### RECORD SET
○ ○ ○ ○ ○
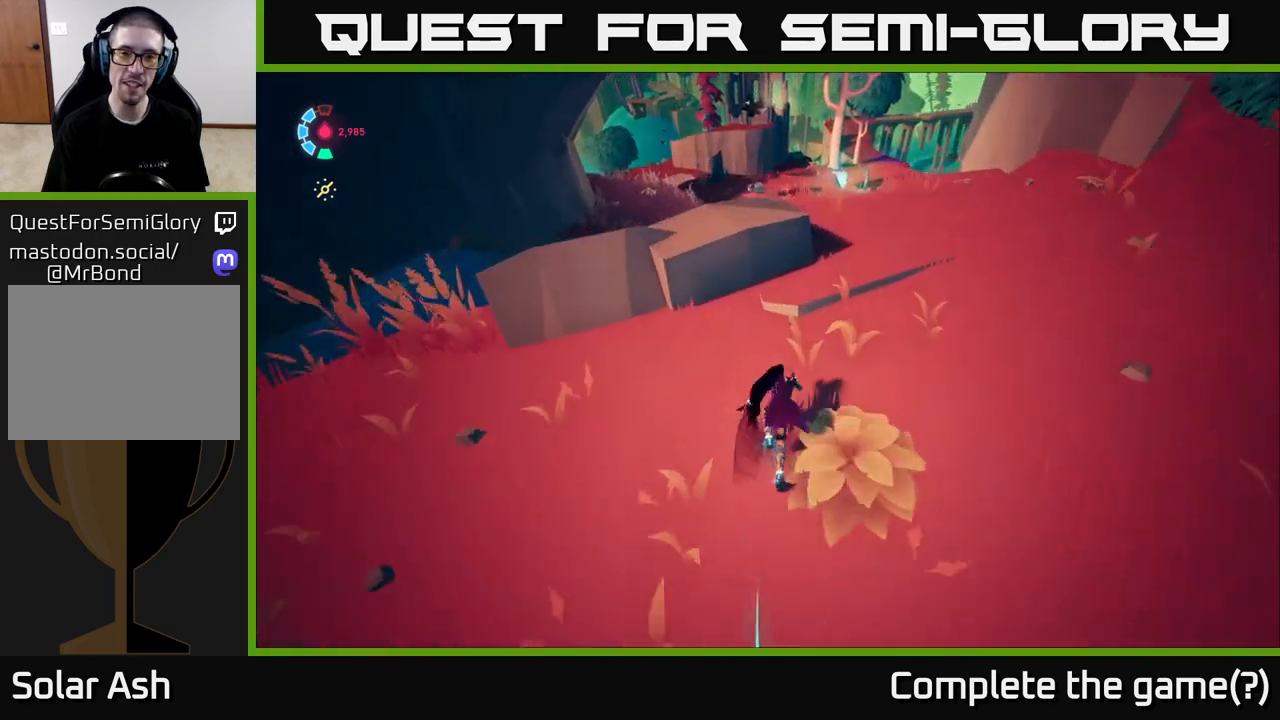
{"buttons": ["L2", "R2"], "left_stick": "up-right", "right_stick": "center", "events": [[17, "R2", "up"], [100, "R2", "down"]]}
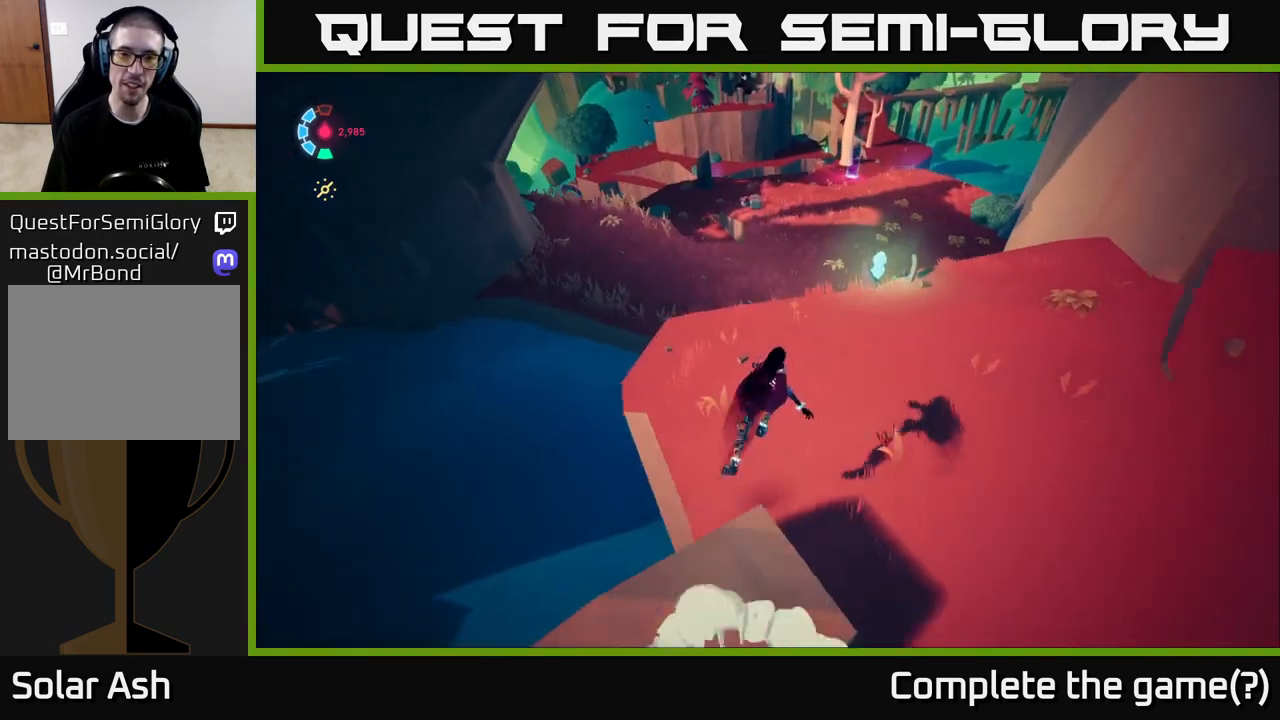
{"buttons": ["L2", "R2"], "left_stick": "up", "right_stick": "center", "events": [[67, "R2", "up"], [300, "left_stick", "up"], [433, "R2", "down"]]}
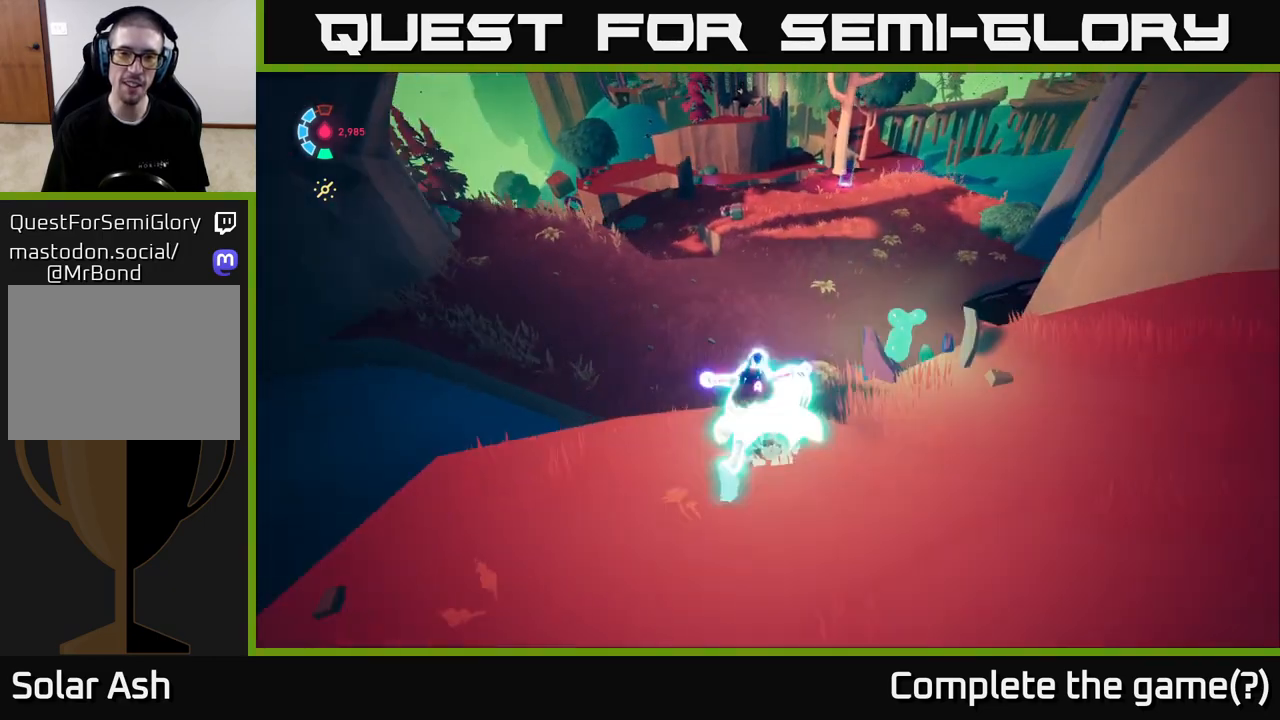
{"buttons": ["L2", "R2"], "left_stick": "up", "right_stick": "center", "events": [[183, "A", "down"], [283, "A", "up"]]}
○ ○ ○ ○ ○
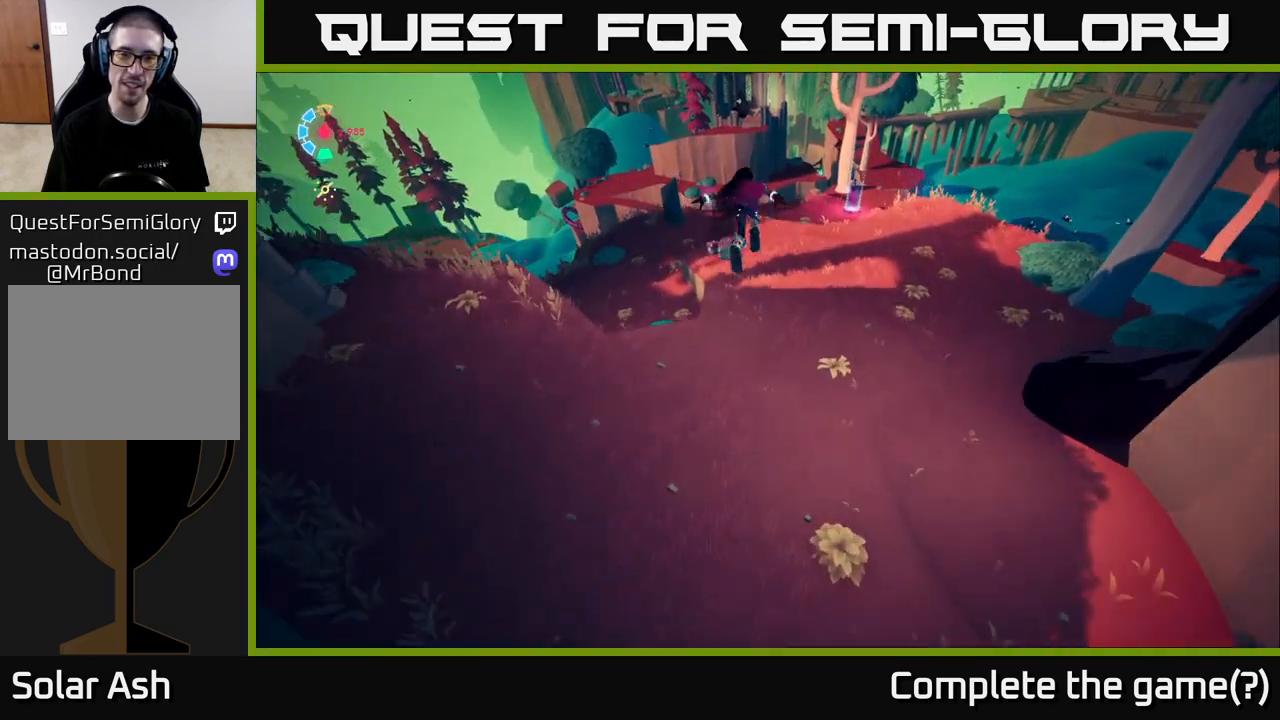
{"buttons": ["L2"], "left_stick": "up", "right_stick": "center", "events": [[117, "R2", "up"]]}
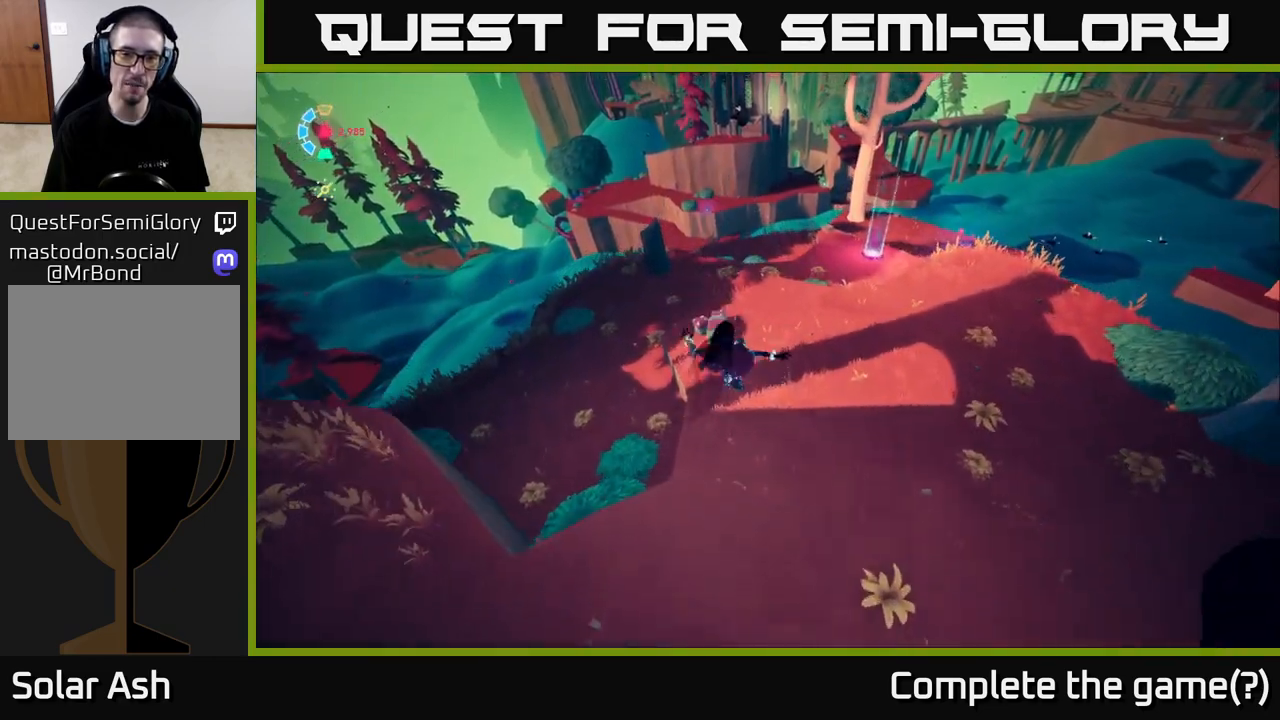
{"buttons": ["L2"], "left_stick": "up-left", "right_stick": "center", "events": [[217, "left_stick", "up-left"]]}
○ ○ ○ ○ ○
### TASK STATEMENT
State how many lines of the listing include "down", and write nothing else.

### SOLUTION FOR THIS TASK
3